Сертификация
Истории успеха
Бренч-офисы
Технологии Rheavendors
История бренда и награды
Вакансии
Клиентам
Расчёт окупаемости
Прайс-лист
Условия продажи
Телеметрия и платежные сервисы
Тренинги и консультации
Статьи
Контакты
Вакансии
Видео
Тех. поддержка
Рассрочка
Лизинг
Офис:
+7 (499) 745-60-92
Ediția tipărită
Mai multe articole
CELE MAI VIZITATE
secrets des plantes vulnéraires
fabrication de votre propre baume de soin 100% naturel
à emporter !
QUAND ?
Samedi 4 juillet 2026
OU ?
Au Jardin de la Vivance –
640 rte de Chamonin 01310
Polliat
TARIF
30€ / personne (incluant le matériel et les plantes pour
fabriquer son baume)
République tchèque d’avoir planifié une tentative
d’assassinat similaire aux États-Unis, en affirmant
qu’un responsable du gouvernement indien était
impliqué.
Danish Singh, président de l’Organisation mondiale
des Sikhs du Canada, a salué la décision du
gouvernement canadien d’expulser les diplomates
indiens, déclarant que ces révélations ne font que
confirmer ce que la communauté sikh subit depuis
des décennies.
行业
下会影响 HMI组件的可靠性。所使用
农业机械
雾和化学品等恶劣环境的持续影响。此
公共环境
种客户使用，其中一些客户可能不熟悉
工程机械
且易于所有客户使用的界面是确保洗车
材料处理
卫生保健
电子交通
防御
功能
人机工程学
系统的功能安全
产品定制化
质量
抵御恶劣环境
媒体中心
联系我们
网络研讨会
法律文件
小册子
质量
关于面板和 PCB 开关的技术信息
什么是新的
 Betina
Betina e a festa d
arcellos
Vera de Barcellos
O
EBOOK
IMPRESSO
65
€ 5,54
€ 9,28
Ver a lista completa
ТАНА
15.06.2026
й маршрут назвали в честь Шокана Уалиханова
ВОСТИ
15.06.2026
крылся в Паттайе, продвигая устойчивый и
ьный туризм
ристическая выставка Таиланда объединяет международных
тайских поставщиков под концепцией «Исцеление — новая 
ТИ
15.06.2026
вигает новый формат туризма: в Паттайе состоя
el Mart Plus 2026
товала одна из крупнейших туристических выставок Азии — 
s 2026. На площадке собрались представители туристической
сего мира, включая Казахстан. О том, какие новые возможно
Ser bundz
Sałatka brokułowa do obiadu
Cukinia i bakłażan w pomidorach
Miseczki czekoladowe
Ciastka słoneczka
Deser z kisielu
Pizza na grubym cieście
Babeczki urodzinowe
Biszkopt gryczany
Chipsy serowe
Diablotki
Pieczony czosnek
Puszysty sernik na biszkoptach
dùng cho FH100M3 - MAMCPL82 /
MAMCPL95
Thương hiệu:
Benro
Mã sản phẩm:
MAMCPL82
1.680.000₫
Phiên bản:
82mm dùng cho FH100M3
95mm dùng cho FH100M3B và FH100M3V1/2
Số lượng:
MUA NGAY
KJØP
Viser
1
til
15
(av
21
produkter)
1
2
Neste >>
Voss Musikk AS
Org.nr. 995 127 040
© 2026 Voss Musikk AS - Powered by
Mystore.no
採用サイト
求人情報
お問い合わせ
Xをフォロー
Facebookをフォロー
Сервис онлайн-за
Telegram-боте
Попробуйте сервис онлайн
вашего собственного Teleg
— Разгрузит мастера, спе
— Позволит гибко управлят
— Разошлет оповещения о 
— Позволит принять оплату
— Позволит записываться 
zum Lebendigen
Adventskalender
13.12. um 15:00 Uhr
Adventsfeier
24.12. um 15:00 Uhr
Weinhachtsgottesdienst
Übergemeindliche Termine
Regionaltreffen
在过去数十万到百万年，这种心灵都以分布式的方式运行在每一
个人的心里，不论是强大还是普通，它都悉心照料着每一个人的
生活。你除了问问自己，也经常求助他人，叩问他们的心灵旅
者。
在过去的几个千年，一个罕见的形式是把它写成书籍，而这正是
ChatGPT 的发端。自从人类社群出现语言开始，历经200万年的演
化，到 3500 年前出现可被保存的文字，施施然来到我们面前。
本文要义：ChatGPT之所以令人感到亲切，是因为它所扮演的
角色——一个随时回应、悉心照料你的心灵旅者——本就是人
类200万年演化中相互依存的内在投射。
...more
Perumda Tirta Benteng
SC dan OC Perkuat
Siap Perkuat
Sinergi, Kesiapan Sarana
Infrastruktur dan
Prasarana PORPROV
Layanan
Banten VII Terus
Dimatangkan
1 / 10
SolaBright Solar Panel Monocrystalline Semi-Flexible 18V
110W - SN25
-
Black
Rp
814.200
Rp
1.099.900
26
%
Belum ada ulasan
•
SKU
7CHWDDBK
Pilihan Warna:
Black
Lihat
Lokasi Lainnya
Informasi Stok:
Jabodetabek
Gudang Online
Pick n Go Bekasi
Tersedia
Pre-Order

ABOUT THIS EXERCISE: For each line shown above, write an exact copy.

RESPONSE:
Сертификация
Истории успеха
Бренч-офисы
Технологии Rheavendors
История бренда и награды
Вакансии
Клиентам
Расчёт окупаемости
Прайс-лист
Условия продажи
Телеметрия и платежные сервисы
Тренинги и консультации
Статьи
Контакты
Вакансии
Видео
Тех. поддержка
Рассрочка
Лизинг
Офис:
+7 (499) 745-60-92
Ediția tipărită
Mai multe articole
CELE MAI VIZITATE
secrets des plantes vulnéraires
fabrication de votre propre baume de soin 100% naturel
à emporter !
QUAND ?
Samedi 4 juillet 2026
OU ?
Au Jardin de la Vivance –
640 rte de Chamonin 01310
Polliat
TARIF
30€ / personne (incluant le matériel et les plantes pour
fabriquer son baume)
République tchèque d’avoir planifié une tentative
d’assassinat similaire aux États-Unis, en affirmant
qu’un responsable du gouvernement indien était
impliqué.
Danish Singh, président de l’Organisation mondiale
des Sikhs du Canada, a salué la décision du
gouvernement canadien d’expulser les diplomates
indiens, déclarant que ces révélations ne font que
confirmer ce que la communauté sikh subit depuis
des décennies.
行业
下会影响 HMI组件的可靠性。所使用
农业机械
雾和化学品等恶劣环境的持续影响。此
公共环境
种客户使用，其中一些客户可能不熟悉
工程机械
且易于所有客户使用的界面是确保洗车
材料处理
卫生保健
电子交通
防御
功能
人机工程学
系统的功能安全
产品定制化
质量
抵御恶劣环境
媒体中心
联系我们
网络研讨会
法律文件
小册子
质量
关于面板和 PCB 开关的技术信息
什么是新的
 Betina
Betina e a festa d
arcellos
Vera de Barcellos
O
EBOOK
IMPRESSO
65
€ 5,54
€ 9,28
Ver a lista completa
ТАНА
15.06.2026
й маршрут назвали в честь Шокана Уалиханова
ВОСТИ
15.06.2026
крылся в Паттайе, продвигая устойчивый и
ьный туризм
ристическая выставка Таиланда объединяет международных
тайских поставщиков под концепцией «Исцеление — новая 
ТИ
15.06.2026
вигает новый формат туризма: в Паттайе состоя
el Mart Plus 2026
товала одна из крупнейших туристических выставок Азии — 
s 2026. На площадке собрались представители туристической
сего мира, включая Казахстан. О том, какие новые возможно
Ser bundz
Sałatka brokułowa do obiadu
Cukinia i bakłażan w pomidorach
Miseczki czekoladowe
Ciastka słoneczka
Deser z kisielu
Pizza na grubym cieście
Babeczki urodzinowe
Biszkopt gryczany
Chipsy serowe
Diablotki
Pieczony czosnek
Puszysty sernik na biszkoptach
dùng cho FH100M3 - MAMCPL82 /
MAMCPL95
Thương hiệu:
Benro
Mã sản phẩm:
MAMCPL82
1.680.000₫
Phiên bản:
82mm dùng cho FH100M3
95mm dùng cho FH100M3B và FH100M3V1/2
Số lượng:
MUA NGAY
KJØP
Viser
1
til
15
(av
21
produkter)
1
2
Neste >>
Voss Musikk AS
Org.nr. 995 127 040
© 2026 Voss Musikk AS - Powered by
Mystore.no
採用サイト
求人情報
お問い合わせ
Xをフォロー
Facebookをフォロー
Сервис онлайн-за
Telegram-боте
Попробуйте сервис онлайн
вашего собственного Teleg
— Разгрузит мастера, спе
— Позволит гибко управлят
— Разошлет оповещения о 
— Позволит принять оплату
— Позволит записываться 
zum Lebendigen
Adventskalender
13.12. um 15:00 Uhr
Adventsfeier
24.12. um 15:00 Uhr
Weinhachtsgottesdienst
Übergemeindliche Termine
Regionaltreffen
在过去数十万到百万年，这种心灵都以分布式的方式运行在每一
个人的心里，不论是强大还是普通，它都悉心照料着每一个人的
生活。你除了问问自己，也经常求助他人，叩问他们的心灵旅
者。
在过去的几个千年，一个罕见的形式是把它写成书籍，而这正是
ChatGPT 的发端。自从人类社群出现语言开始，历经200万年的演
化，到 3500 年前出现可被保存的文字，施施然来到我们面前。
本文要义：ChatGPT之所以令人感到亲切，是因为它所扮演的
角色——一个随时回应、悉心照料你的心灵旅者——本就是人
类200万年演化中相互依存的内在投射。
...more
Perumda Tirta Benteng
SC dan OC Perkuat
Siap Perkuat
Sinergi, Kesiapan Sarana
Infrastruktur dan
Prasarana PORPROV
Layanan
Banten VII Terus
Dimatangkan
1 / 10
SolaBright Solar Panel Monocrystalline Semi-Flexible 18V
110W - SN25
-
Black
Rp
814.200
Rp
1.099.900
26
%
Belum ada ulasan
•
SKU
7CHWDDBK
Pilihan Warna:
Black
Lihat
Lokasi Lainnya
Informasi Stok:
Jabodetabek
Gudang Online
Pick n Go Bekasi
Tersedia
Pre-Order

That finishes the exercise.